“An English lady without her piano, or her pencil, or her fancy work, or her favorite French authors and German poets, is an object of wonder, and perhaps of pity.” (The Habits of Good Society: By Unknown Author, originally published 1872. Copyright 2012 Forgotten Books).
Chapter VI is another fascinating look into life in 1872 as penned by someone who lived during the time period. In order to be a member of good society, young ladies should possess a skill besides dancing. Women are discouraged from being talkers. “We are not, we English, a nation of talkers; naturally, our talent is for silence.” (Perhaps that is where the stiff upper lip mentality comes in because one never talks of their misfortunes or petty irritations.) Since the female population should not be prone to excessive conversation, they must compensate through some form of talent to be shared with others.
Music, of course, is the number one choice because it soothes the soul. The piano keeps it’s pre-eminence as the instrument acceptable for society, because the harp, by 1872, is no longer fashionable. A guitar is more compatible for a man to play rather than a woman. The writer of this book, however, thinks it to be a monotonous instrument. A zither is another acceptable musical form, which is Bavarian in origin. It is considered soft, romantic, and unsophisticated. The violin is unsuitable for young ladies, even though there have been women who have cultivated the playing of the stringed instrument.
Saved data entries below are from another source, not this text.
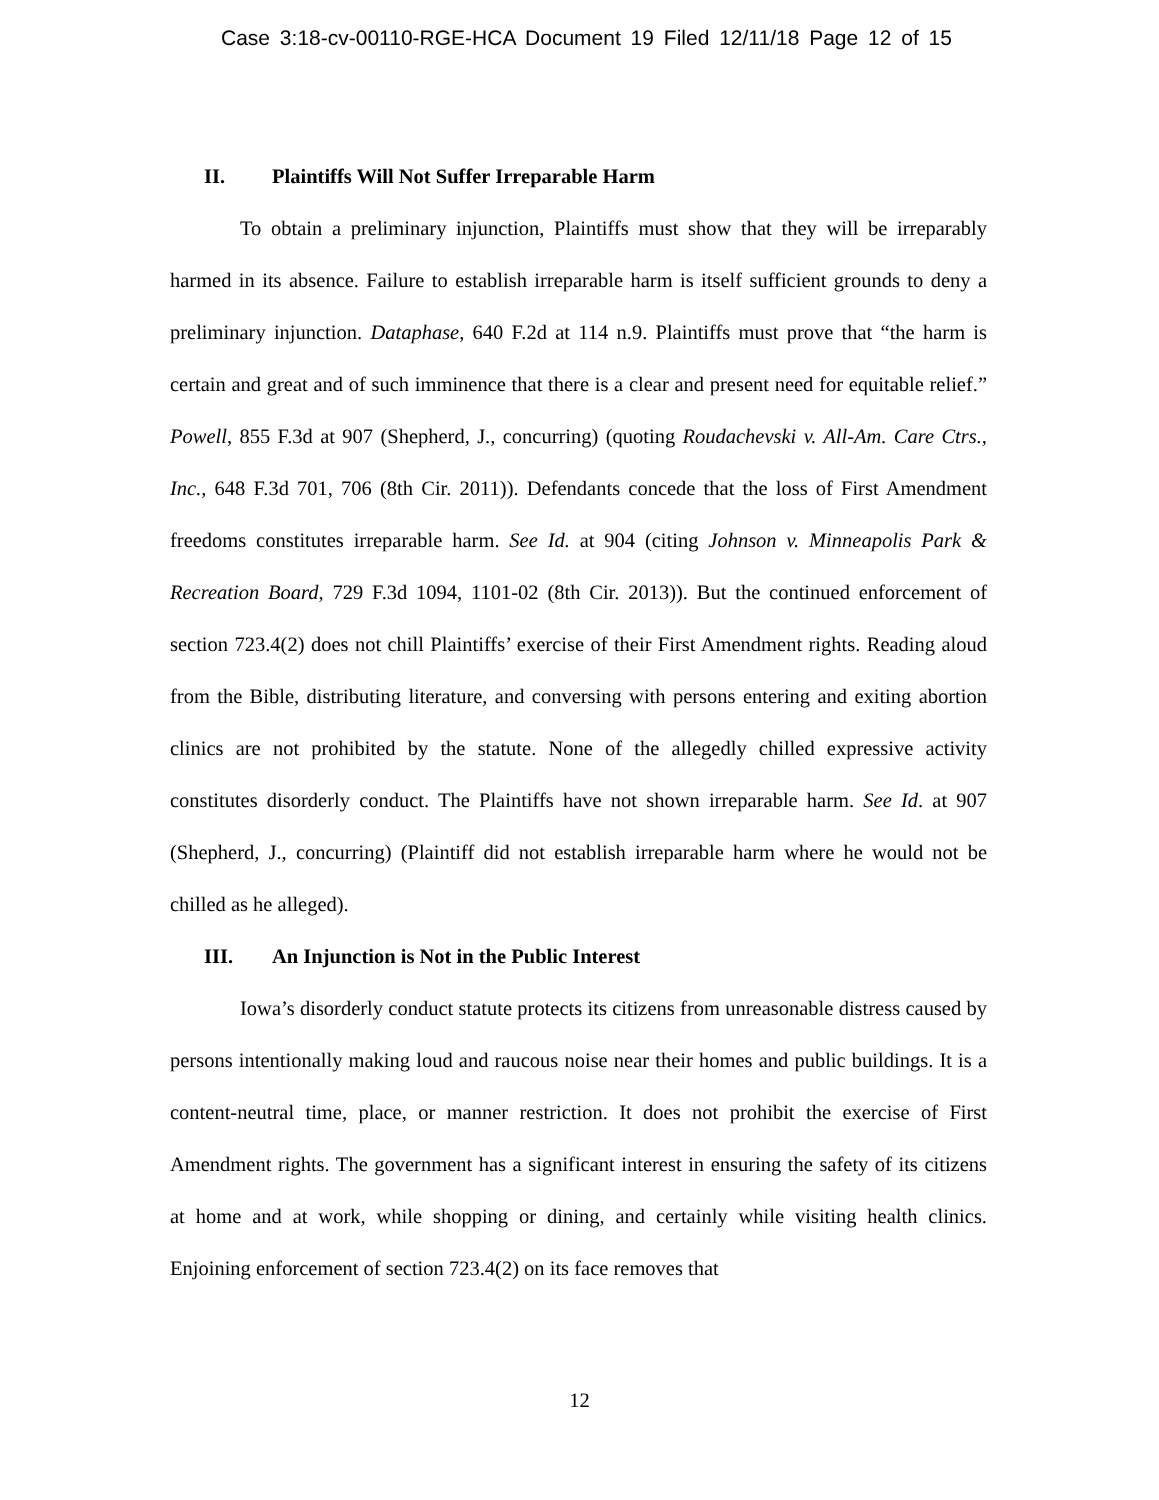Case 3:18-cv-00110-RGE-HCA Document 19 Filed 12/11/18 Page 12 of 15
II. Plaintiffs Will Not Suffer Irreparable Harm
To obtain a preliminary injunction, Plaintiffs must show that they will be irreparably harmed in its absence. Failure to establish irreparable harm is itself sufficient grounds to deny a preliminary injunction. Dataphase, 640 F.2d at 114 n.9. Plaintiffs must prove that “the harm is certain and great and of such imminence that there is a clear and present need for equitable relief.” Powell, 855 F.3d at 907 (Shepherd, J., concurring) (quoting Roudachevski v. All-Am. Care Ctrs., Inc., 648 F.3d 701, 706 (8th Cir. 2011)). Defendants concede that the loss of First Amendment freedoms constitutes irreparable harm. See Id. at 904 (citing Johnson v. Minneapolis Park & Recreation Board, 729 F.3d 1094, 1101-02 (8th Cir. 2013)). But the continued enforcement of section 723.4(2) does not chill Plaintiffs’ exercise of their First Amendment rights. Reading aloud from the Bible, distributing literature, and conversing with persons entering and exiting abortion clinics are not prohibited by the statute. None of the allegedly chilled expressive activity constitutes disorderly conduct. The Plaintiffs have not shown irreparable harm. See Id. at 907 (Shepherd, J., concurring) (Plaintiff did not establish irreparable harm where he would not be chilled as he alleged).
III. An Injunction is Not in the Public Interest
Iowa’s disorderly conduct statute protects its citizens from unreasonable distress caused by persons intentionally making loud and raucous noise near their homes and public buildings. It is a content-neutral time, place, or manner restriction. It does not prohibit the exercise of First Amendment rights. The government has a significant interest in ensuring the safety of its citizens at home and at work, while shopping or dining, and certainly while visiting health clinics. Enjoining enforcement of section 723.4(2) on its face removes that
12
Possessing the skill to play an instrument is imperative but also choosing the right piece of music to perform. Loud thumping scores should be avoided, as well as mournful pieces or music that is too rapid. A young lady, when sitting down and using a piano, should never complain that the instrument is out of tune because it is considered rude and an insult to the owner. A single piece is sufficient rather than dominating the instrument for long periods of time thereby preventing other ladies the opportunity to play.
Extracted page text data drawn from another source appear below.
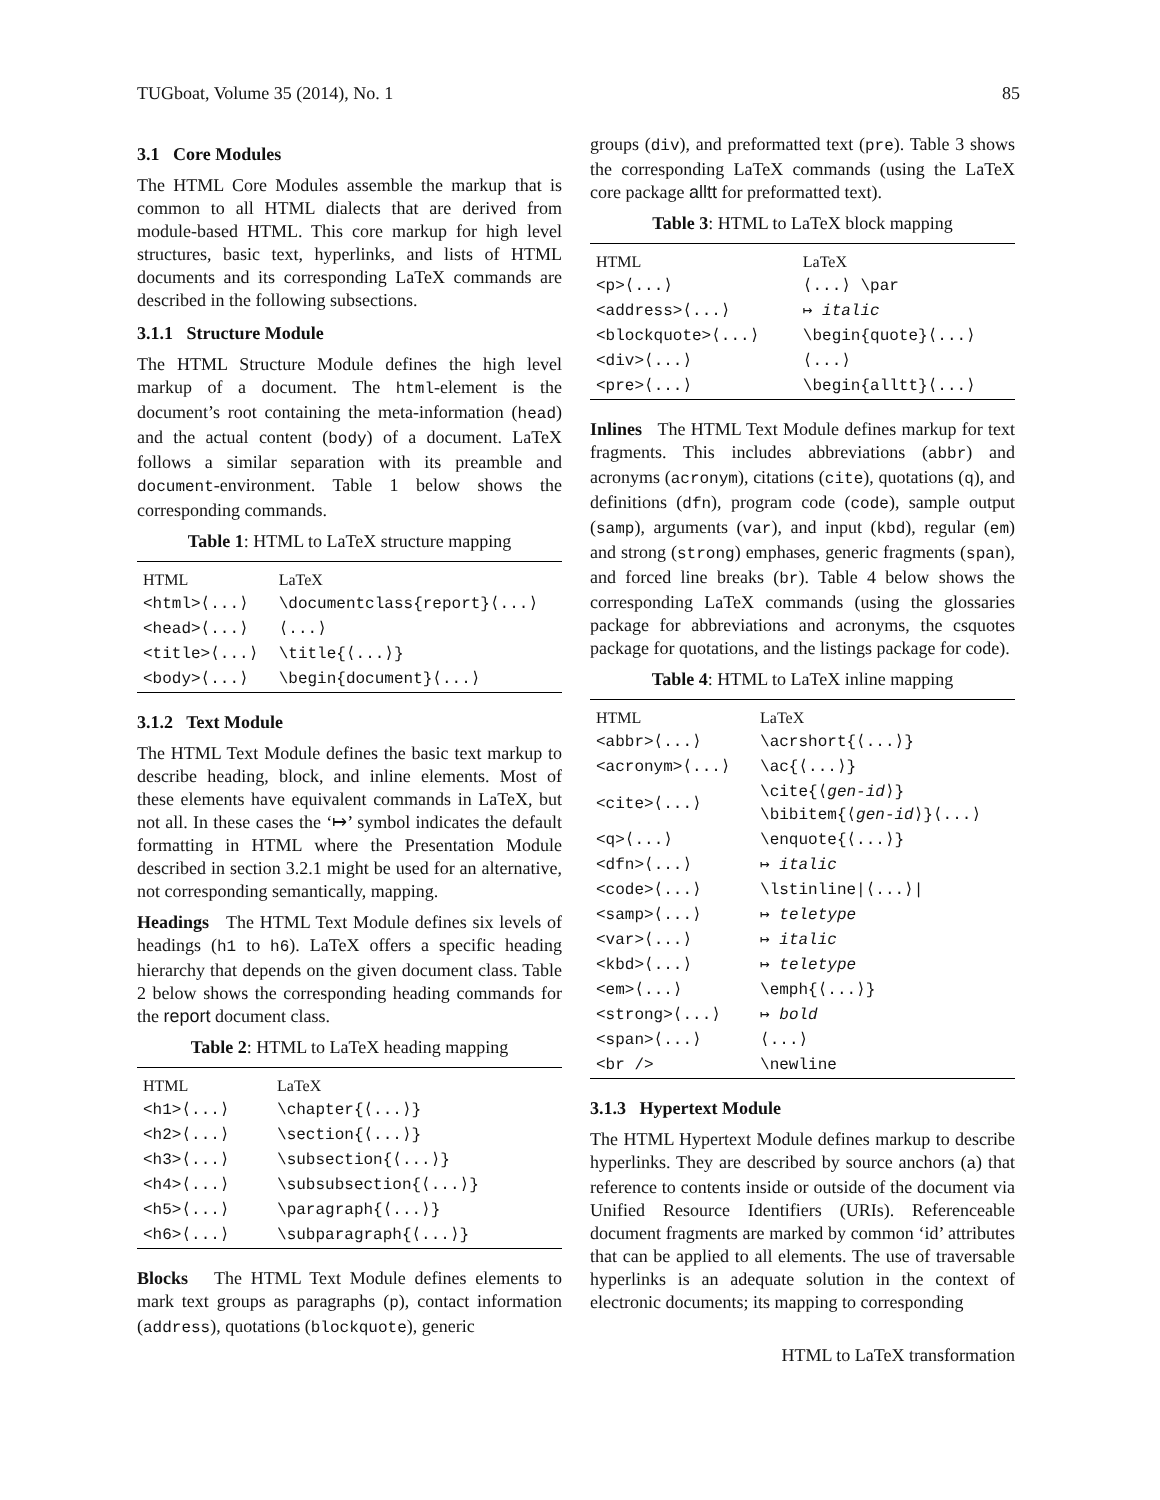TUGboat, Volume 35 (2014), No. 1 85
3.1 Core Modules
The HTML Core Modules assemble the markup that is common to all HTML dialects that are derived from module-based HTML. This core markup for high level structures, basic text, hyperlinks, and lists of HTML documents and its corresponding LaTeX commands are described in the following subsections.
3.1.1 Structure Module
The HTML Structure Module defines the high level markup of a document. The html-element is the document’s root containing the meta-information (head) and the actual content (body) of a document. LaTeX follows a similar separation with its preamble and document-environment. Table 1 below shows the corresponding commands.
Table 1: HTML to LaTeX structure mapping
| HTML | LaTeX |
| --- | --- |
| <html>⟨...⟩ | \documentclass{report}⟨...⟩ |
| <head>⟨...⟩ | ⟨...⟩ |
| <title>⟨...⟩ | \title{⟨...⟩} |
| <body>⟨...⟩ | \begin{document}⟨...⟩ |
3.1.2 Text Module
The HTML Text Module defines the basic text markup to describe heading, block, and inline elements. Most of these elements have equivalent commands in LaTeX, but not all. In these cases the ‘↦’ symbol indicates the default formatting in HTML where the Presentation Module described in section 3.2.1 might be used for an alternative, not corresponding semantically, mapping.
Headings The HTML Text Module defines six levels of headings (h1 to h6). LaTeX offers a specific heading hierarchy that depends on the given document class. Table 2 below shows the corresponding heading commands for the report document class.
Table 2: HTML to LaTeX heading mapping
| HTML | LaTeX |
| --- | --- |
| <h1>⟨...⟩ | \chapter{⟨...⟩} |
| <h2>⟨...⟩ | \section{⟨...⟩} |
| <h3>⟨...⟩ | \subsection{⟨...⟩} |
| <h4>⟨...⟩ | \subsubsection{⟨...⟩} |
| <h5>⟨...⟩ | \paragraph{⟨...⟩} |
| <h6>⟨...⟩ | \subparagraph{⟨...⟩} |
Blocks The HTML Text Module defines elements to mark text groups as paragraphs (p), contact information (address), quotations (blockquote), generic
groups (div), and preformatted text (pre). Table 3 shows the corresponding LaTeX commands (using the LaTeX core package alltt for preformatted text).
Table 3: HTML to LaTeX block mapping
| HTML | LaTeX |
| --- | --- |
| <p>⟨...⟩ | ⟨...⟩ \par |
| <address>⟨...⟩ | ↦ italic |
| <blockquote>⟨...⟩ | \begin{quote}⟨...⟩ |
| <div>⟨...⟩ | ⟨...⟩ |
| <pre>⟨...⟩ | \begin{alltt}⟨...⟩ |
Inlines The HTML Text Module defines markup for text fragments. This includes abbreviations (abbr) and acronyms (acronym), citations (cite), quotations (q), and definitions (dfn), program code (code), sample output (samp), arguments (var), and input (kbd), regular (em) and strong (strong) emphases, generic fragments (span), and forced line breaks (br). Table 4 below shows the corresponding LaTeX commands (using the glossaries package for abbreviations and acronyms, the csquotes package for quotations, and the listings package for code).
Table 4: HTML to LaTeX inline mapping
| HTML | LaTeX |
| --- | --- |
| <abbr>⟨...⟩ | \acrshort{⟨...⟩} |
| <acronym>⟨...⟩ | \ac{⟨...⟩} |
| <cite>⟨...⟩ | \cite{⟨ gen-id ⟩} \bibitem{⟨ gen-id ⟩}⟨...⟩ |
| <q>⟨...⟩ | \enquote{⟨...⟩} |
| <dfn>⟨...⟩ | ↦ italic |
| <code>⟨...⟩ | \lstinline/⟨...⟩/ |
| <samp>⟨...⟩ | ↦ teletype |
| <var>⟨...⟩ | ↦ italic |
| <kbd>⟨...⟩ | ↦ teletype |
| <em>⟨...⟩ | \emph{⟨...⟩} |
| <strong>⟨...⟩ | ↦ bold |
| <span>⟨...⟩ | ⟨...⟩ |
| <br /> | \newline |
3.1.3 Hypertext Module
The HTML Hypertext Module defines markup to describe hyperlinks. They are described by source anchors (a) that reference to contents inside or outside of the document via Unified Resource Identifiers (URIs). Referenceable document fragments are marked by common ‘id’ attributes that can be applied to all elements. The use of traversable hyperlinks is an adequate solution in the context of electronic documents; its mapping to corresponding
HTML to LaTeX transformation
Singing is a form of accomplishment. One must not be too young or inexperienced before singing in public. The voice must be trained and have tone. You should choose a song that suits the audience. A simple one for a homely group. On the other hand, if your audience is more sophisticated and you possess the talent to impress, a more complicated piece is suitable for the occasion.
Accomplishments give a lady something to do. Beyond music, “Sketching and archery stand first among out-door amusements. They are healthy, elegant, and appropriate…” The writer seems to think that if more young ladies were accomplished, they would not appear so bored at public parties.